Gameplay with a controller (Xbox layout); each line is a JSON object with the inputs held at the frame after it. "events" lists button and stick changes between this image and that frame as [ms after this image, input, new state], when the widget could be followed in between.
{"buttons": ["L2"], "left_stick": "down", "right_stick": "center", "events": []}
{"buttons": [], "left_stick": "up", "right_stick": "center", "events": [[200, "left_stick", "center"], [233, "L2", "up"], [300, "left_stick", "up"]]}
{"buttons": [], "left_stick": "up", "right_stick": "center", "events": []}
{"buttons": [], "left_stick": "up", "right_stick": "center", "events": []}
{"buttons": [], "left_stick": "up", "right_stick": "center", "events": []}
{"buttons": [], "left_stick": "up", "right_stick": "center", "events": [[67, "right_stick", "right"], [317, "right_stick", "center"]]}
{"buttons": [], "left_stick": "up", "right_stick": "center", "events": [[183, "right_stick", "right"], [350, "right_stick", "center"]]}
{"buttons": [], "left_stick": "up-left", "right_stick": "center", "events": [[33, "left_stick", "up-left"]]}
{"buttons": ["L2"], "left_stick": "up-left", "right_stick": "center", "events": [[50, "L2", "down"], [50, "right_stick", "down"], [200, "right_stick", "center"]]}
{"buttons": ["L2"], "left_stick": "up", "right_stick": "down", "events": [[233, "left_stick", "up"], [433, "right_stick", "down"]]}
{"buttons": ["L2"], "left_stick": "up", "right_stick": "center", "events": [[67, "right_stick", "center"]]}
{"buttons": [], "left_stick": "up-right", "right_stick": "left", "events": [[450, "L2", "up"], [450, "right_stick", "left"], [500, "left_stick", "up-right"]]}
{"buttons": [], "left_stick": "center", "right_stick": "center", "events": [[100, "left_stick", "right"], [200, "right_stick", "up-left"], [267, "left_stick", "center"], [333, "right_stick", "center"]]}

### Assignment
Quote the data above in full, changing nothing.

### Your solution
Gameplay with a controller (Xbox layout); each line is a JSON object with the inputs held at the frame after it. "events" lists button and stick changes between this image and that frame as [ms after this image, input, new state], when the widget could be followed in between.
{"buttons": ["L2"], "left_stick": "down", "right_stick": "center", "events": []}
{"buttons": [], "left_stick": "up", "right_stick": "center", "events": [[200, "left_stick", "center"], [233, "L2", "up"], [300, "left_stick", "up"]]}
{"buttons": [], "left_stick": "up", "right_stick": "center", "events": []}
{"buttons": [], "left_stick": "up", "right_stick": "center", "events": []}
{"buttons": [], "left_stick": "up", "right_stick": "center", "events": []}
{"buttons": [], "left_stick": "up", "right_stick": "center", "events": [[67, "right_stick", "right"], [317, "right_stick", "center"]]}
{"buttons": [], "left_stick": "up", "right_stick": "center", "events": [[183, "right_stick", "right"], [350, "right_stick", "center"]]}
{"buttons": [], "left_stick": "up-left", "right_stick": "center", "events": [[33, "left_stick", "up-left"]]}
{"buttons": ["L2"], "left_stick": "up-left", "right_stick": "center", "events": [[50, "L2", "down"], [50, "right_stick", "down"], [200, "right_stick", "center"]]}
{"buttons": ["L2"], "left_stick": "up", "right_stick": "down", "events": [[233, "left_stick", "up"], [433, "right_stick", "down"]]}
{"buttons": ["L2"], "left_stick": "up", "right_stick": "center", "events": [[67, "right_stick", "center"]]}
{"buttons": [], "left_stick": "up-right", "right_stick": "left", "events": [[450, "L2", "up"], [450, "right_stick", "left"], [500, "left_stick", "up-right"]]}
{"buttons": [], "left_stick": "center", "right_stick": "center", "events": [[100, "left_stick", "right"], [200, "right_stick", "up-left"], [267, "left_stick", "center"], [333, "right_stick", "center"]]}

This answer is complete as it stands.